[Records drawn from a dataset]
---+---
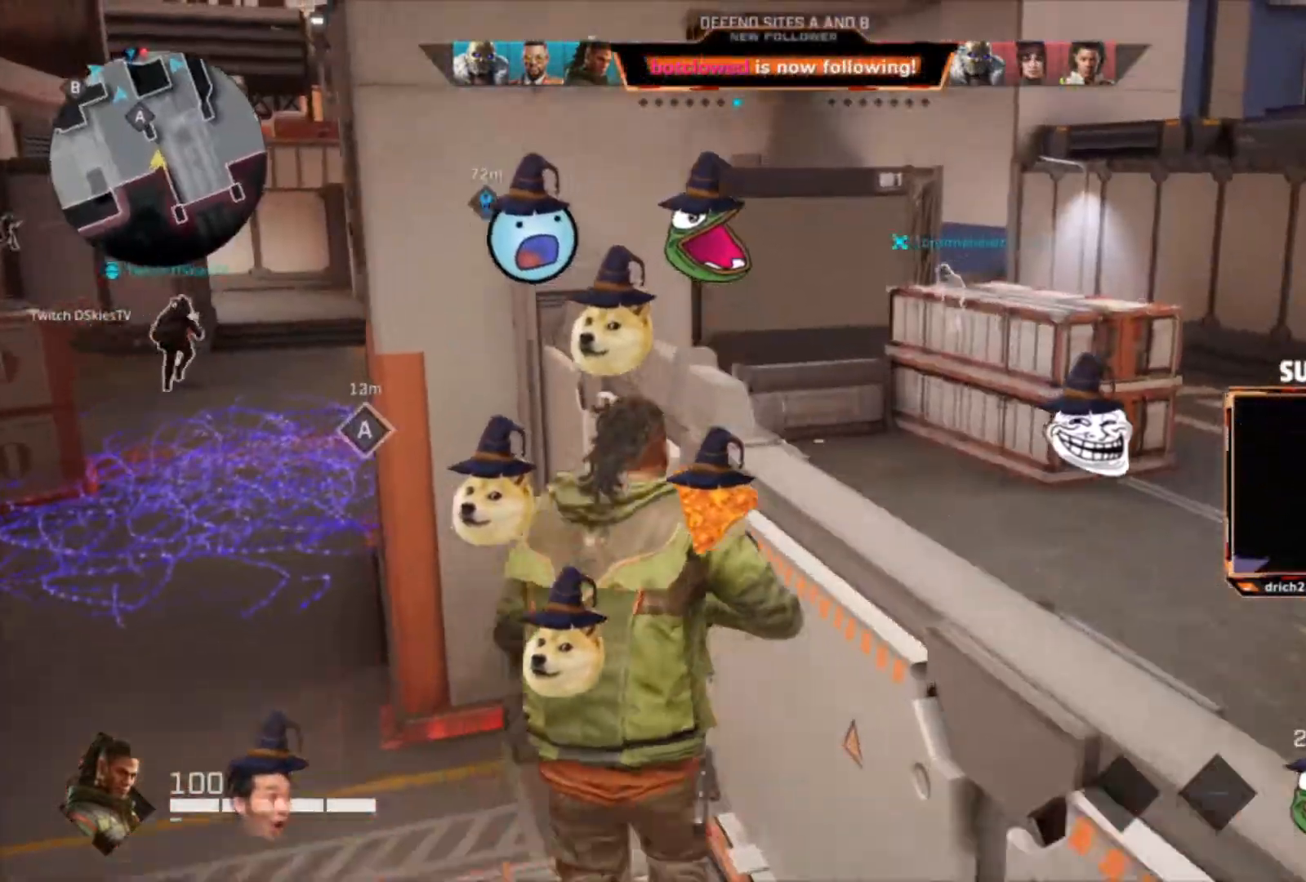
{"keys": ["w"], "mouse": [], "events": [[100, "a", "down"], [400, "a", "up"]]}
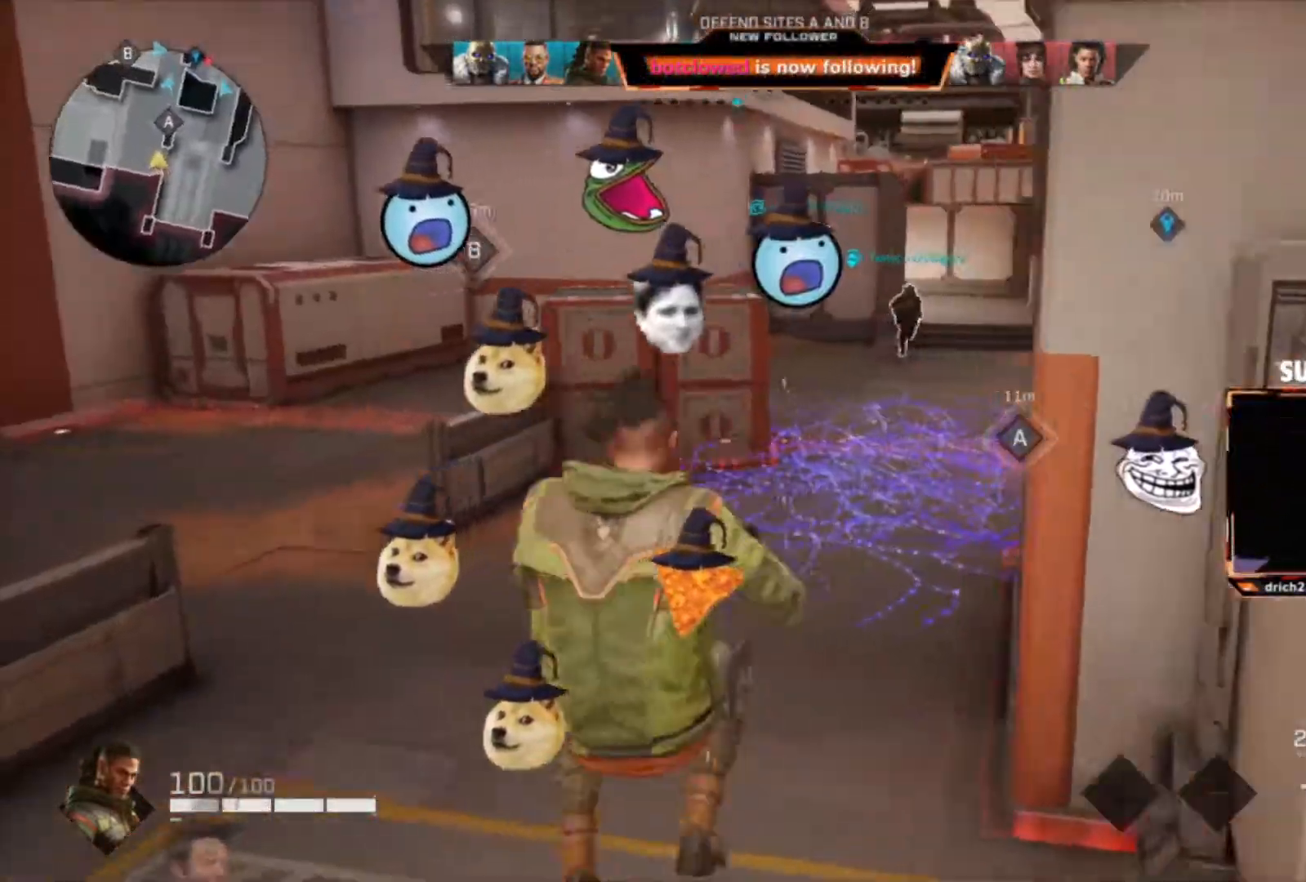
{"keys": ["w"], "mouse": [], "events": []}
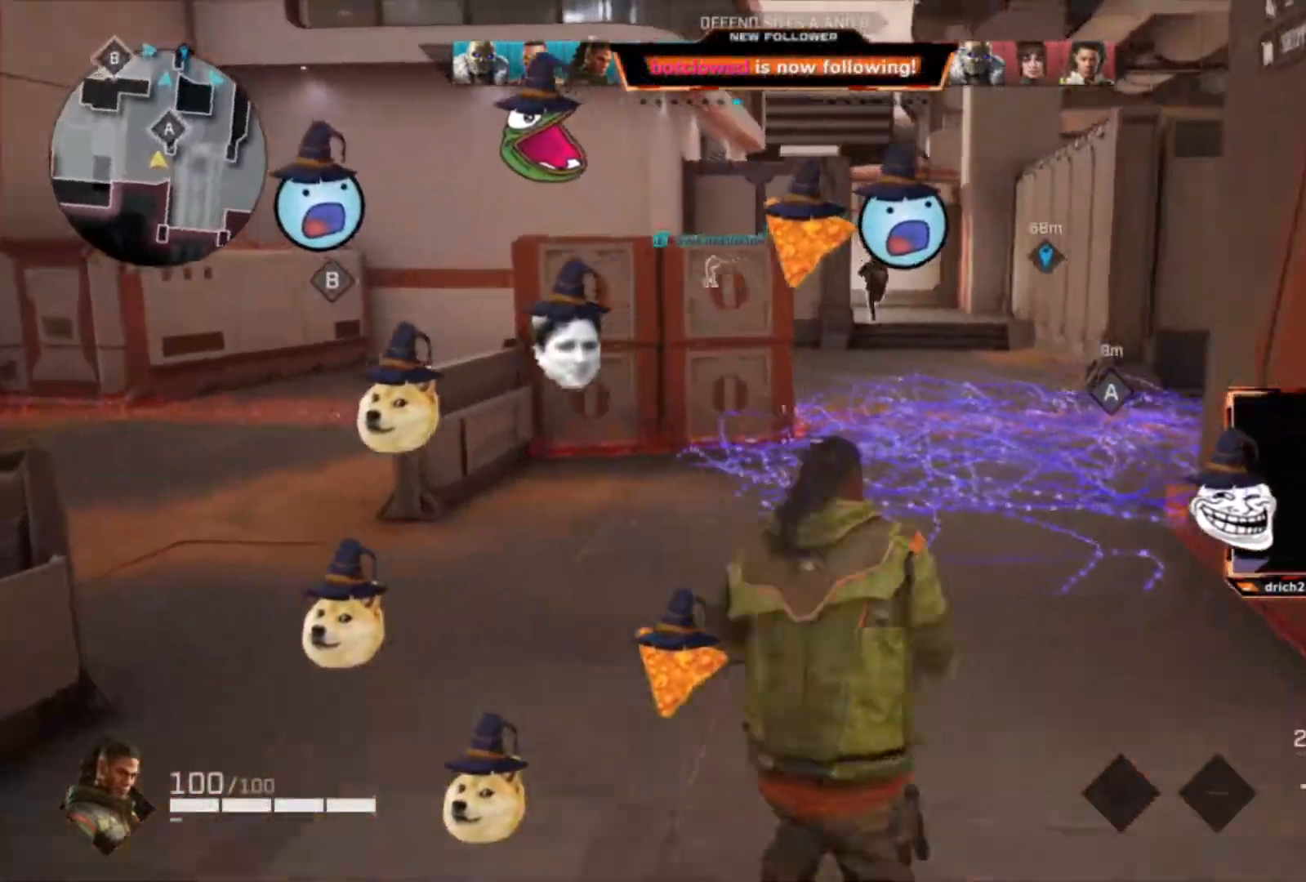
{"keys": ["w"], "mouse": [], "events": []}
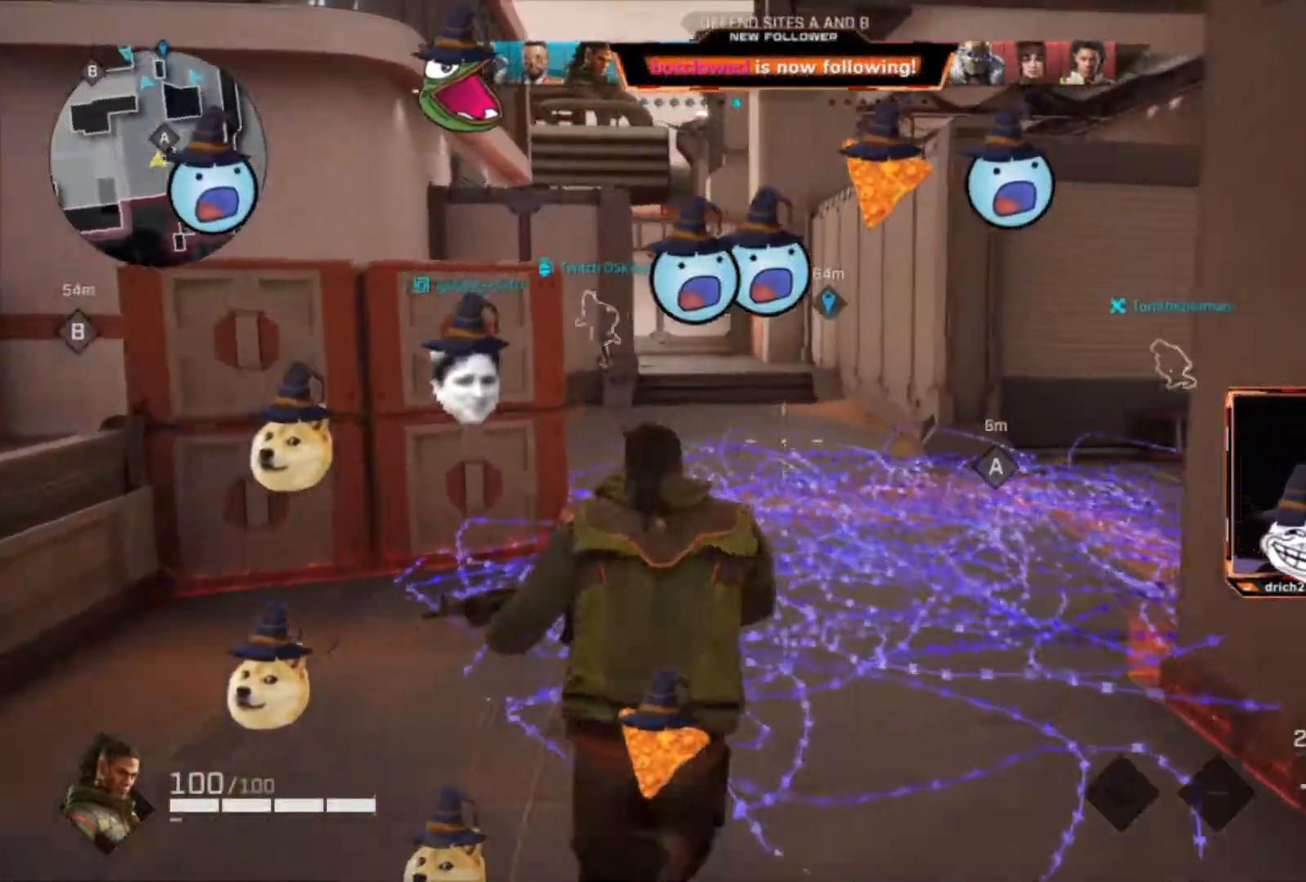
{"keys": ["w"], "mouse": [], "events": []}
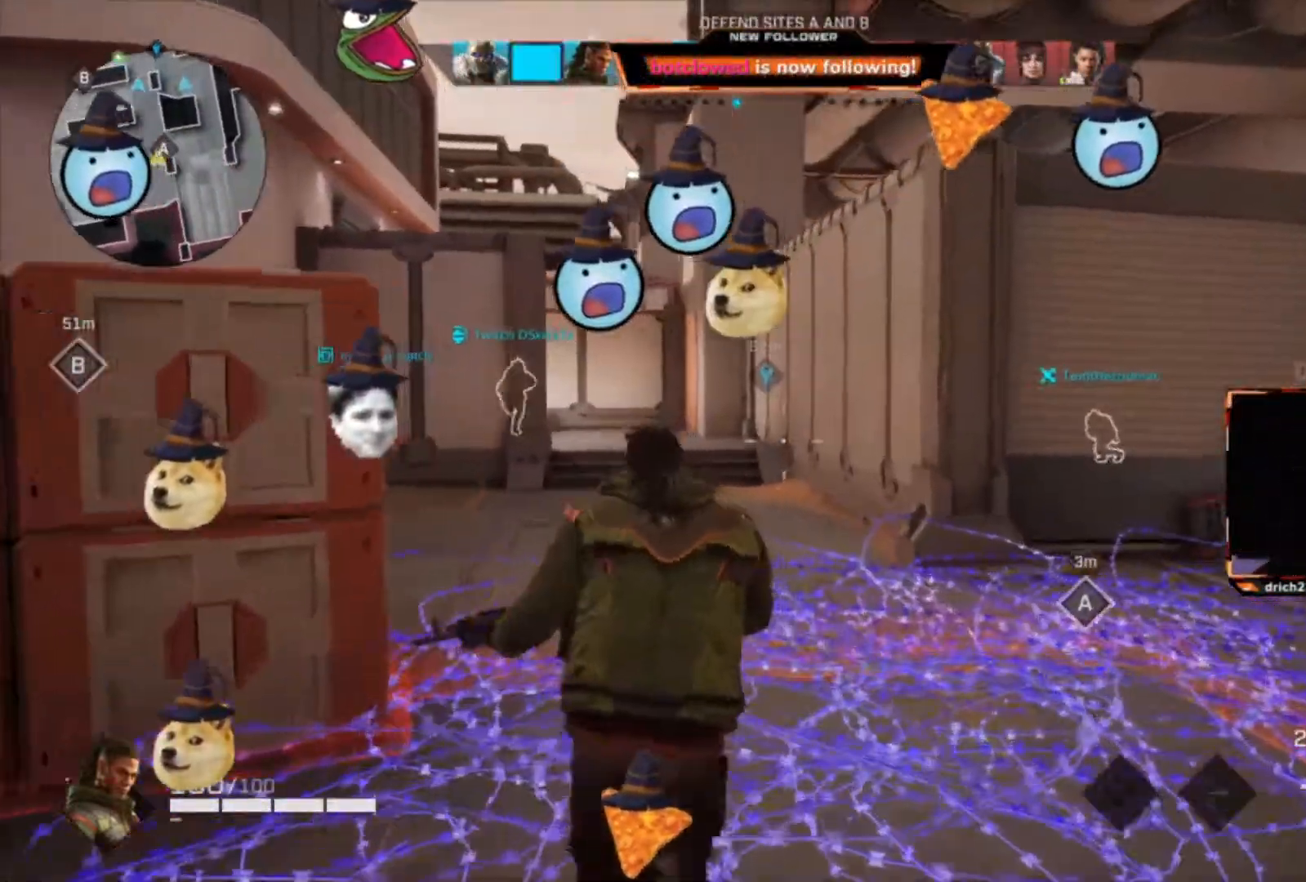
{"keys": ["w"], "mouse": [], "events": []}
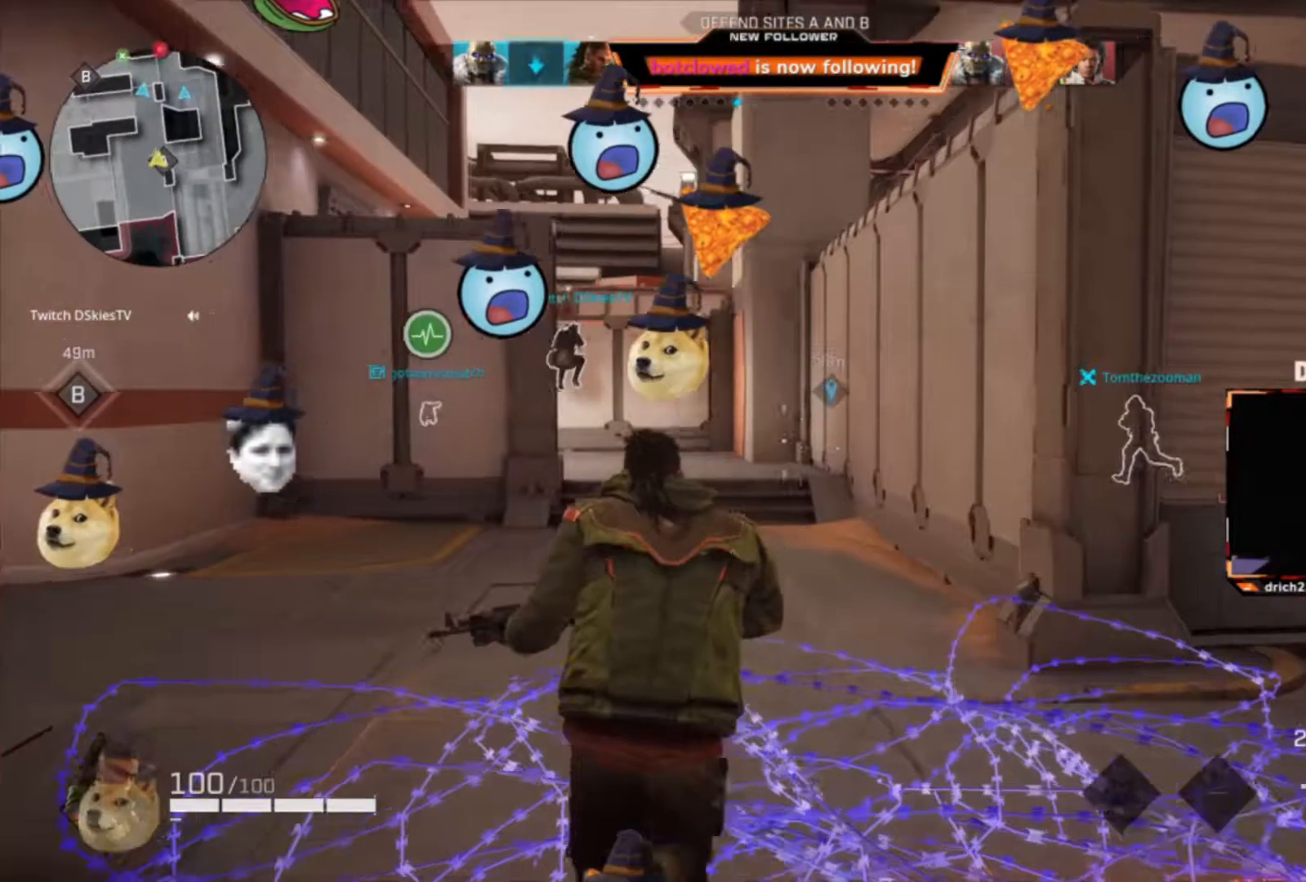
{"keys": ["a"], "mouse": ["right"], "events": [[367, "a", "down"], [367, "mouse_right", "down"], [367, "w", "up"]]}
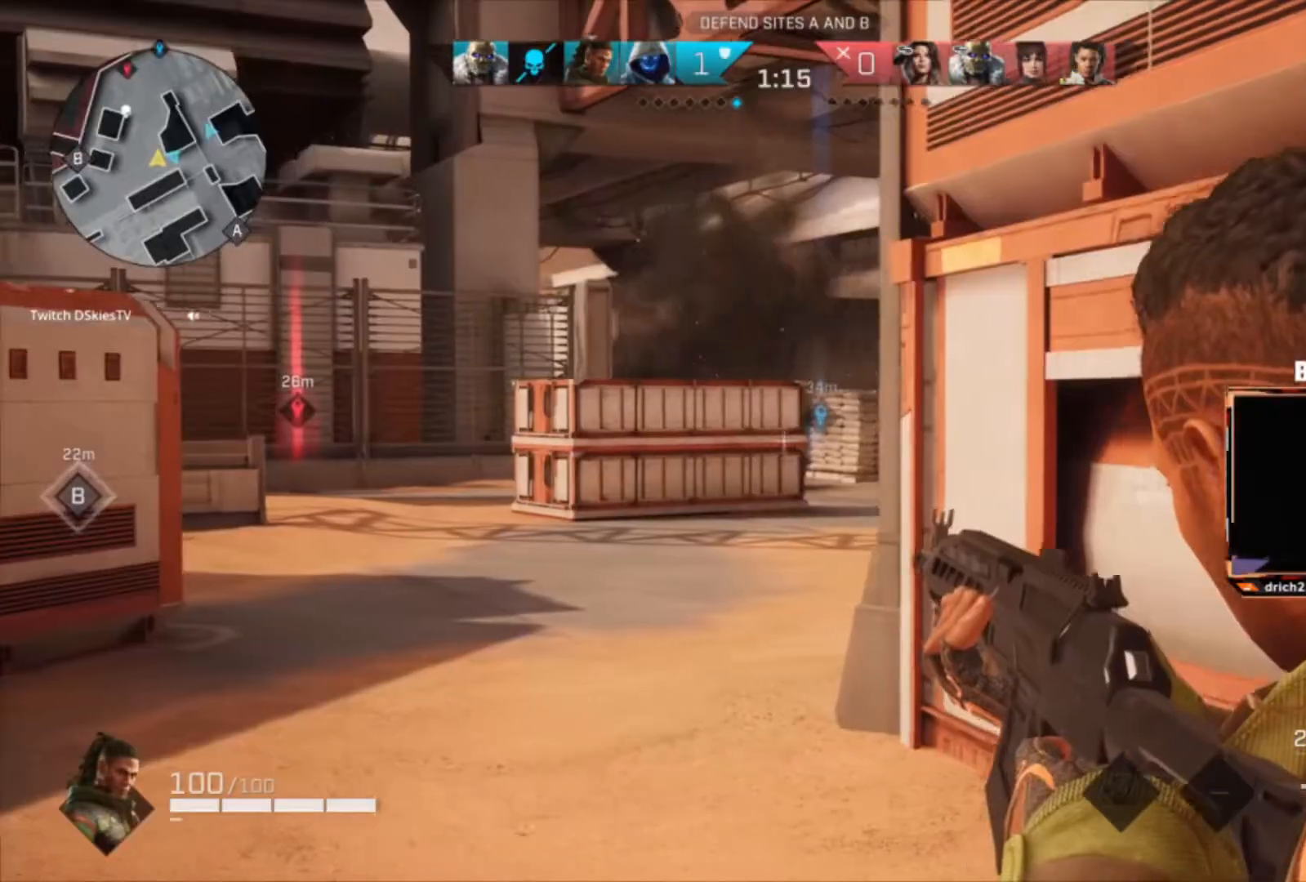
{"keys": ["a"], "mouse": ["right"], "events": [[67, "a", "up"], [67, "d", "down"], [200, "a", "down"], [300, "d", "up"], [400, "c", "down"], [467, "c", "up"]]}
---+---
Retype the records above exactly, and keep any picture out of what you write.

{"keys": ["w"], "mouse": [], "events": [[100, "a", "down"], [400, "a", "up"]]}
{"keys": ["w"], "mouse": [], "events": []}
{"keys": ["w"], "mouse": [], "events": []}
{"keys": ["w"], "mouse": [], "events": []}
{"keys": ["w"], "mouse": [], "events": []}
{"keys": ["a"], "mouse": ["right"], "events": [[367, "a", "down"], [367, "mouse_right", "down"], [367, "w", "up"]]}
{"keys": ["a"], "mouse": ["right"], "events": [[67, "a", "up"], [67, "d", "down"], [200, "a", "down"], [300, "d", "up"], [400, "c", "down"], [467, "c", "up"]]}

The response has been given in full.